[Records from a data collection]
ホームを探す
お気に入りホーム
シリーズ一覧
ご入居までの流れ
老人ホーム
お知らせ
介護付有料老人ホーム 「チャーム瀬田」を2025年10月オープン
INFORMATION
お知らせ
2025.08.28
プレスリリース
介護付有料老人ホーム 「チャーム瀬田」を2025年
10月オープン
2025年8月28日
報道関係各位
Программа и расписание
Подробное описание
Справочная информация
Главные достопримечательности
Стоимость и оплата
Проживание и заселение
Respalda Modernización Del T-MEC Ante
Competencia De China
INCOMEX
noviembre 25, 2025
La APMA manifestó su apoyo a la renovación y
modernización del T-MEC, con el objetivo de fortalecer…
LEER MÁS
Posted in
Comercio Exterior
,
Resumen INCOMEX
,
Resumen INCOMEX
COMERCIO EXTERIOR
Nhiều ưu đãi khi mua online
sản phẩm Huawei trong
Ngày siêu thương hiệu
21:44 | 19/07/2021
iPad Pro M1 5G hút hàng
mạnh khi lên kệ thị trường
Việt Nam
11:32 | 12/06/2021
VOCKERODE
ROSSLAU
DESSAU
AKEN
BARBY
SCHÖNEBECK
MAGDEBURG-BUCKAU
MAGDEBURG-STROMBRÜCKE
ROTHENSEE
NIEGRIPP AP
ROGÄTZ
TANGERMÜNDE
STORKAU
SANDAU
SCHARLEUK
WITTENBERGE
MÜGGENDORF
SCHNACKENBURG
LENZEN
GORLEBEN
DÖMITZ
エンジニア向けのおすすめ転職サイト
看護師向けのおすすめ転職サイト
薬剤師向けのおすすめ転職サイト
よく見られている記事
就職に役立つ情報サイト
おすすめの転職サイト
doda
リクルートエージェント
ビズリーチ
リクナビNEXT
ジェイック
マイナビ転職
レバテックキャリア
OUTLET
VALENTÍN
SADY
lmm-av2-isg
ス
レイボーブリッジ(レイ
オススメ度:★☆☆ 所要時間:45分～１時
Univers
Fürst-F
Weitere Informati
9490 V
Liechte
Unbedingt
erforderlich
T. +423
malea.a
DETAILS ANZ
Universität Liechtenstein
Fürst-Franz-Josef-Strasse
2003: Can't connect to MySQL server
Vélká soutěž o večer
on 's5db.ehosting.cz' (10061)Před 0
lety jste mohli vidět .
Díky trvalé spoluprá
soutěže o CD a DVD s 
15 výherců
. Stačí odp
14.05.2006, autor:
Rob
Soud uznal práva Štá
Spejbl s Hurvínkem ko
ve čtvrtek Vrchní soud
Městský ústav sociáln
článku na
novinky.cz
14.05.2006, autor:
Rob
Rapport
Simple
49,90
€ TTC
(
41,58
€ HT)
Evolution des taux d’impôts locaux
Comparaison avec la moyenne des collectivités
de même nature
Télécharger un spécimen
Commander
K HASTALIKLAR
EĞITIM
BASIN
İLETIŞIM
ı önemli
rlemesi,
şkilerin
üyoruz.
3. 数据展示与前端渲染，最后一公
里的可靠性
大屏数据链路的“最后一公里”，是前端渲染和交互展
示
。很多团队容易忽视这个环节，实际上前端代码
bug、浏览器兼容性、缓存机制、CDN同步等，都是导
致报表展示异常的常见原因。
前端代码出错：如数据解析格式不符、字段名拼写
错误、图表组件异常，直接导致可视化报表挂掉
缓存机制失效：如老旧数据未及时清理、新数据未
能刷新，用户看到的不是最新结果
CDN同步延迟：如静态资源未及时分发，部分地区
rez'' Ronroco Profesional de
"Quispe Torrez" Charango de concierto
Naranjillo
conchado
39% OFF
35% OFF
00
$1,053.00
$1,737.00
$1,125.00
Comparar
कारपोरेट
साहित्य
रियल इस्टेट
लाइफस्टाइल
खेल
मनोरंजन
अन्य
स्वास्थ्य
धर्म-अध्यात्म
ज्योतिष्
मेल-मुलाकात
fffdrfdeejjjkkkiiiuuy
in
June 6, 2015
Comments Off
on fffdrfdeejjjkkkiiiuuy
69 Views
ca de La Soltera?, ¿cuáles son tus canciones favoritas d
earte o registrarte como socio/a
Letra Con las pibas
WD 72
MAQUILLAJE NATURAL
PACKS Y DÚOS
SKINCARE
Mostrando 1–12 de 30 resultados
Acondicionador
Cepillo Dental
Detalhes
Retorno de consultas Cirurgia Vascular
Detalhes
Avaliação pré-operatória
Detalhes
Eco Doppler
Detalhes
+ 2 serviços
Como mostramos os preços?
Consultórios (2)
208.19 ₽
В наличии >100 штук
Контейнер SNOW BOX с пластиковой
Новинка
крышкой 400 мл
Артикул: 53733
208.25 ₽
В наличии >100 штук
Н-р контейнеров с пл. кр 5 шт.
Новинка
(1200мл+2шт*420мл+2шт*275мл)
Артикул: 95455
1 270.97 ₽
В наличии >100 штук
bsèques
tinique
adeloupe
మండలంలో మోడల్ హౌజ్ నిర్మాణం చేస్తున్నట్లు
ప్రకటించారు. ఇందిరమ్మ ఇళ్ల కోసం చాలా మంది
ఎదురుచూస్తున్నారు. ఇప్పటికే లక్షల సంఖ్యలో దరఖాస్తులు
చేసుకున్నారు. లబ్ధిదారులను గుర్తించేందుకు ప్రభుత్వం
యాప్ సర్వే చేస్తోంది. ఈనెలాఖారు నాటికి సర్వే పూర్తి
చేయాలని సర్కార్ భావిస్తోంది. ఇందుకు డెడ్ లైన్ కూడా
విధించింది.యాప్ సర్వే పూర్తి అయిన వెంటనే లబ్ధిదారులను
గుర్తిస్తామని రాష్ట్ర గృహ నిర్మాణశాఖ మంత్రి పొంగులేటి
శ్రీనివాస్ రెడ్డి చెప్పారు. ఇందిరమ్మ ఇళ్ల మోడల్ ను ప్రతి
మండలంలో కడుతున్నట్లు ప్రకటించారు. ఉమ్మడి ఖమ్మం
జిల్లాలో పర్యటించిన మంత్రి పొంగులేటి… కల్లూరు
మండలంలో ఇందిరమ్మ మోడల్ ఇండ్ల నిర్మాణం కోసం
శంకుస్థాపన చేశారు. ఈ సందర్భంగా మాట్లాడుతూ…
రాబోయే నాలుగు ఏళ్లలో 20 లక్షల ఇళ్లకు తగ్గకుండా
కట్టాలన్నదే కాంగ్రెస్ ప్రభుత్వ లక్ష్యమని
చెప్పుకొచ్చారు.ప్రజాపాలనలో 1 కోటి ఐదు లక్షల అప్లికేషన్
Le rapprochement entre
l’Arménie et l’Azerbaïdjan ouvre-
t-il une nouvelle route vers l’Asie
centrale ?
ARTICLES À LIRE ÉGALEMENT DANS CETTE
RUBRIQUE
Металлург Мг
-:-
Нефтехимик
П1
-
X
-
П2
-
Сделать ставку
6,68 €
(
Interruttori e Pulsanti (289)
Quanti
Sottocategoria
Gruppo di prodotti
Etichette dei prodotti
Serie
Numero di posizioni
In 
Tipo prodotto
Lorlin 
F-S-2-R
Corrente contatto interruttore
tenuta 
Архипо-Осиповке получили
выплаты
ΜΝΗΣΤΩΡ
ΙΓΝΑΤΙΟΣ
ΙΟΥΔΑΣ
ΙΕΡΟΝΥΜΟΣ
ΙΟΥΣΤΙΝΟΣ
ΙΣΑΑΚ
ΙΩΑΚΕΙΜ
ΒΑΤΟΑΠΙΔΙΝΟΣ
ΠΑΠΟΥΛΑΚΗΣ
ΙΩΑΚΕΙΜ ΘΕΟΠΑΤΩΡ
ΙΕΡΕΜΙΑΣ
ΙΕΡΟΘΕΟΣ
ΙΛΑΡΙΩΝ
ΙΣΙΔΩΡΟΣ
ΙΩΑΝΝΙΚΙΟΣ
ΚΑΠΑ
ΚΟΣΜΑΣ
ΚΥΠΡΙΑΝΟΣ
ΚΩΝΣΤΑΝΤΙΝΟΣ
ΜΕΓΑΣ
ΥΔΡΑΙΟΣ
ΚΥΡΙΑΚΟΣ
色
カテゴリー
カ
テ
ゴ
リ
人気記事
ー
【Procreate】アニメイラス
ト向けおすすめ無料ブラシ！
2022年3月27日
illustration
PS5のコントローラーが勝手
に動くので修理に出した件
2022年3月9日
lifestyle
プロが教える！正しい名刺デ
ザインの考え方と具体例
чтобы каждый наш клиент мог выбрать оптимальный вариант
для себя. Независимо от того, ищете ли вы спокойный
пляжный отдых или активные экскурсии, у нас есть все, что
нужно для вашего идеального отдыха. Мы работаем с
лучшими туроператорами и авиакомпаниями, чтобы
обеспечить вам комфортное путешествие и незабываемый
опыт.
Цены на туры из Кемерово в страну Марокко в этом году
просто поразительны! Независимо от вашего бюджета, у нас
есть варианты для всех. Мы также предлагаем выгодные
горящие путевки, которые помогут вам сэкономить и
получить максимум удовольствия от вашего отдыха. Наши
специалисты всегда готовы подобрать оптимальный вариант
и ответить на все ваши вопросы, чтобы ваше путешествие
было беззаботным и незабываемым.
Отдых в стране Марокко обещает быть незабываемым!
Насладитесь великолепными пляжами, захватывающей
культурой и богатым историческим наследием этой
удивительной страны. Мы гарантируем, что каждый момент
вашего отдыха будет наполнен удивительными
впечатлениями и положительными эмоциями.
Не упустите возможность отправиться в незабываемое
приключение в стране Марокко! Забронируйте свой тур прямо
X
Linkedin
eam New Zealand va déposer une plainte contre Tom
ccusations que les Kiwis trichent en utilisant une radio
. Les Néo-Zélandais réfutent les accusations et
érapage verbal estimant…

**TO-DO ITEM**: Taking the entries above, write out exactly the lines starting with the line containing "プロが教える！正しい名刺デ" and going on through the line containing "вашего отдыха будет наполнен удивительными", both included, and nothing else.

**EXERCISE RESPONSE**:
プロが教える！正しい名刺デ
ザインの考え方と具体例
чтобы каждый наш клиент мог выбрать оптимальный вариант
для себя. Независимо от того, ищете ли вы спокойный
пляжный отдых или активные экскурсии, у нас есть все, что
нужно для вашего идеального отдыха. Мы работаем с
лучшими туроператорами и авиакомпаниями, чтобы
обеспечить вам комфортное путешествие и незабываемый
опыт.
Цены на туры из Кемерово в страну Марокко в этом году
просто поразительны! Независимо от вашего бюджета, у нас
есть варианты для всех. Мы также предлагаем выгодные
горящие путевки, которые помогут вам сэкономить и
получить максимум удовольствия от вашего отдыха. Наши
специалисты всегда готовы подобрать оптимальный вариант
и ответить на все ваши вопросы, чтобы ваше путешествие
было беззаботным и незабываемым.
Отдых в стране Марокко обещает быть незабываемым!
Насладитесь великолепными пляжами, захватывающей
культурой и богатым историческим наследием этой
удивительной страны. Мы гарантируем, что каждый момент
вашего отдыха будет наполнен удивительными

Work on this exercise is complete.